ARBEITSAUFTRAG 1: Gib bitte die Zeilen der Datensätze erneut wieder, beginnend mit der Zeile mit „Point (298, 256) is in front.“ und weiter bis zum Ende der Datensätze. Benenne dabei „smooth plastic toy at center“ in „grey plastic toy at center“ um und lass alles andere unverändert.

TEXTAUSSCHNITT:

Wirtschaft
Eichel setzt auf Konjunktur und Länder-Stabilitätspakt
Drei Prozent Wirtschaftswachstum erwartet
Frankfurt - Der deutsche Finanzminister Hans Eichel
(SPD) hat bekräftigt, im Kampf gegen die hohe Neuverschuldung in
Deutschland auf eine bessere Konjunktur, strenge Ausgabendisziplin
und einen nationalen Stabilitätspakt mit den Ländern zu setzen.
"Bis Ende des Jahres könnte das Wirtschaftswachstum eine Dynamik
erreichen, die auf Jahresraten hochgerechnet Werten von rund drei
Prozent entsprechen würde", sagte Eichel am Freitag in Frankfurt. Deutschland stehe vor einem neuen Wirtschaftsaufschwung. Dauerhaft
unterstützt werde die Konjunktur durch die zu Beginn des kommenden
Jahres in Kraft tretende nächste Stufe der Steuerreform. Für den
beschleunigten Konjunkturverlauf gebe es zudem durch das erhöhte
Kindergeld, die niedrigen Zinsen und den gesunkenen Ölpreis gute
Voraussetzungen. "Deshalb verwundert es auch nicht, wenn
internationale Organisationen für das nächste Jahr ein
Wirtschaftswachstum zwischen 2,5 und drei Prozent für Deutschland
prognostizieren", sagte der deutsche Finanzminister.
Harter Sparkurs wird fortgesetzt
Eichel hatte seinen europäischen Amtskollegen am vergangenen
Dienstag zugesichert, den gesamtstaatlichen Haushalt bis zum Jahr
2004 nahezu auszugleichen und 2006 keine neuen Schulden im Bund mehr
aufzunehmen. Die von Ländern und Gemeinden stark kritisierte
Ankündigung war notwendig, um einen Rüge der Europäischen Union (EU)
wegen des hohen Defizits in diesem Jahr zu verhindern. Als
Voraussetzung für den Konsolidierungskurs hatte Eichel ein
Wirtschaftswachstum von mindestens 2,5 Prozent in den Jahren 2003 und
2004 genannt. Das deutsche Defizit beträgt nach Schätzungen der
Kommission rund 2,7 Prozent des Bruttoinlandprodukts (BIP). Unter
einem nahezu ausgeglichenen Haushalt ist nach allgemeiner Definition
ein Defizit von 0,5 Prozent oder weniger zu verstehen.

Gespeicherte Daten
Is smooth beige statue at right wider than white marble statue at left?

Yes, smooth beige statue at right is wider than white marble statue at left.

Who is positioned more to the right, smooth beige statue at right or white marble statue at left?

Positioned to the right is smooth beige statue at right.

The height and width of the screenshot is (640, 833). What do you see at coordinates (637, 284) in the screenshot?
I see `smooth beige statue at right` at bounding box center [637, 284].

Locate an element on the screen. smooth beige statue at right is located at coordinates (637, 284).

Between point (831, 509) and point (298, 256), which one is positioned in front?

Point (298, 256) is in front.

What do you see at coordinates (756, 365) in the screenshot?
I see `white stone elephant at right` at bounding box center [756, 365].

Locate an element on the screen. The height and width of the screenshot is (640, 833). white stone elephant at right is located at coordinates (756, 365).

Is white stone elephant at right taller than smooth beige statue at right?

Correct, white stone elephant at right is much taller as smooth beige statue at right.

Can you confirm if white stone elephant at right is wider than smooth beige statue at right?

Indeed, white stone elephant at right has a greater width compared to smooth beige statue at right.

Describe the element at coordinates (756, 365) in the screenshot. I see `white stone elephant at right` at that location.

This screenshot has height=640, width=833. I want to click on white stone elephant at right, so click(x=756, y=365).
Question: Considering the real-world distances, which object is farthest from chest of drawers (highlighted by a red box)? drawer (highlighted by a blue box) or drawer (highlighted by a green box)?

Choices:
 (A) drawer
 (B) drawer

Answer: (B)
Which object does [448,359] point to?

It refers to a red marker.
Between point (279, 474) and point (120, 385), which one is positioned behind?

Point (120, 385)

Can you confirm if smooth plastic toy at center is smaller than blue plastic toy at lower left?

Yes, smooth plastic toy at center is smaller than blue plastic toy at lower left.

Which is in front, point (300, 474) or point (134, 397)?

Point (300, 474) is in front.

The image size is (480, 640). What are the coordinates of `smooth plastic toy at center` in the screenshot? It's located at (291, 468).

ARBEITSAUFTRAG 2: Übersetze aus dem Artikel über Eichels Haushaltskurs den Satz „Deutschland stehe vor einem neuen Wirtschaftsaufschwung.“ ins Englische.

ANTWORTBEREICH 1:
Point (298, 256) is in front.

What do you see at coordinates (756, 365) in the screenshot?
I see `white stone elephant at right` at bounding box center [756, 365].

Locate an element on the screen. The height and width of the screenshot is (640, 833). white stone elephant at right is located at coordinates (756, 365).

Is white stone elephant at right taller than smooth beige statue at right?

Correct, white stone elephant at right is much taller as smooth beige statue at right.

Can you confirm if white stone elephant at right is wider than smooth beige statue at right?

Indeed, white stone elephant at right has a greater width compared to smooth beige statue at right.

Describe the element at coordinates (756, 365) in the screenshot. I see `white stone elephant at right` at that location.

This screenshot has height=640, width=833. I want to click on white stone elephant at right, so click(x=756, y=365).
Question: Considering the real-world distances, which object is farthest from chest of drawers (highlighted by a red box)? drawer (highlighted by a blue box) or drawer (highlighted by a green box)?

Choices:
 (A) drawer
 (B) drawer

Answer: (B)
Which object does [448,359] point to?

It refers to a red marker.
Between point (279, 474) and point (120, 385), which one is positioned behind?

Point (120, 385)

Can you confirm if grey plastic toy at center is smaller than blue plastic toy at lower left?

Yes, grey plastic toy at center is smaller than blue plastic toy at lower left.

Which is in front, point (300, 474) or point (134, 397)?

Point (300, 474) is in front.

The image size is (480, 640). What are the coordinates of `grey plastic toy at center` in the screenshot? It's located at (291, 468).

ANTWORTBEREICH 2: Germany is facing a new economic upswing.